Apalagi bila komunitas kucing liar tersebut akan memilih tempat dimana mereka mudah memperoleh makanan yang disediakan rutin oleh manusia. Seperti pada suatu tempat atau dekat tempat jualan seperti kantin yang bila dibiarkan populasi terus bertambah tanpa kendali malah akan merusak suasana kenikmatan makan kita.
Sering kita alpa, bahwa ada beberapa penyakit pada hewan kucing yang dapat ditularkan ke manusia maupun ke kucing lainnya seperti rabies, toxoplasma (yang dapat menyebabkan meningitis dan keguguran), selain chlamydia (menyebabkan radang selaput mata), kutu kucing dan scabies (kudisan) maupun bulu kucing yang menyebabkan alergi pada kulit manusia, bila kita tidak merawat mereka.
Ketika ASN menderita sakit atau perlu berobat, Kementan memfasilitasinya dengan Klinik Utama bagi pegawainya. Namun bagaimana dengan kucing–kucing liar sekitar Kementan yang butuh pengobatan penyakit yang dapat menular kepada manusia maupun dalam hal manajemen populasi mereka? Maka sekitar 100 dokter hewan yang ada di Kementan yang memiliki naluri/kepedulian terhadap lingkungan kesehatan serta kesejahteraan hewan harus dapat diberdayakan.
Sebenarnya tidak jauh dari Kementan terdapat Rumah Sakit Hewan Jakarta/RSHJ yang beroperasi dari pagi sampai pukul 20.00. Namun RSHJ tidak dapat diakses oleh semua kalangan karena terkendala biaya. Selain itu dekat Kementan juga ada Pusat Kesehatan Hewan/Puskeswan UPTD DKI yang beroperasi dari hari Senin-Sabtu. Para tenaga medis di sana membantu pelayanan steril gratis namun terbatas dalam jumlah (kuota) dan berlaku hanya bagi mereka yang memiliki Kartu Tanda Pengengenal (KTP) DKI saja dan dibatasi 1 orang untuk 1 ekor saja.

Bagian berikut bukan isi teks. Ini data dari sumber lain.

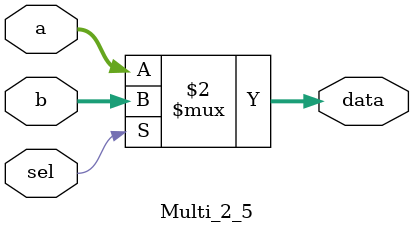
<source format=v>
module Multi_2_5(
	input [4:0]a,
	input [4:0]b,
	input sel,
	output [4:0]data
);

	assign data = (sel==1'b1) ? b : a;

endmodule
</source>
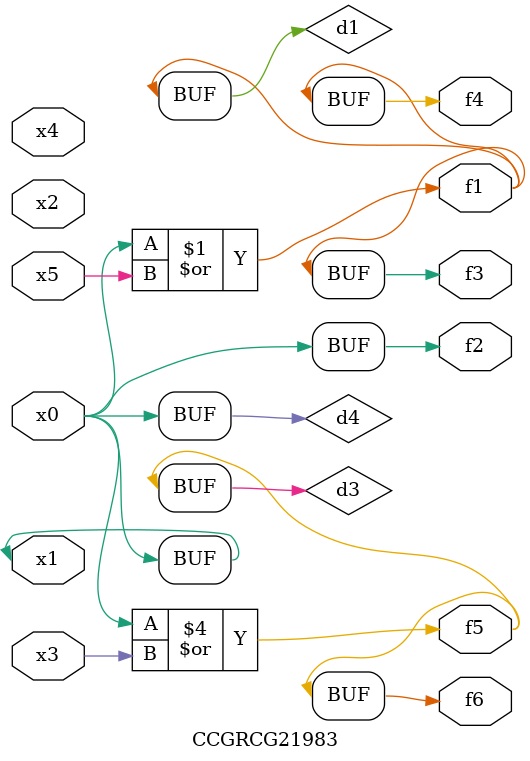
<source format=v>
module CCGRCG21983(
	input x0, x1, x2, x3, x4, x5,
	output f1, f2, f3, f4, f5, f6
);

	wire d1, d2, d3, d4;

	or (d1, x0, x5);
	xnor (d2, x1, x4);
	or (d3, x0, x3);
	buf (d4, x0, x1);
	assign f1 = d1;
	assign f2 = d4;
	assign f3 = d1;
	assign f4 = d1;
	assign f5 = d3;
	assign f6 = d3;
endmodule

</source>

Maka tidaklah berlebihan bila tenaga dokter hewan di Kementan juga mendarma baktikan profesionalismenya lewat sterilisasi kucing liar bagi sekitar Kementan bahkan bisa meluas bagi sekitar JABODETABEK. Semoga sumbangsih para tenaga dokter hewan dalam menyalurkan ilmu veterinernya pada klinik hewan milik Kementan bisa diwujudkan.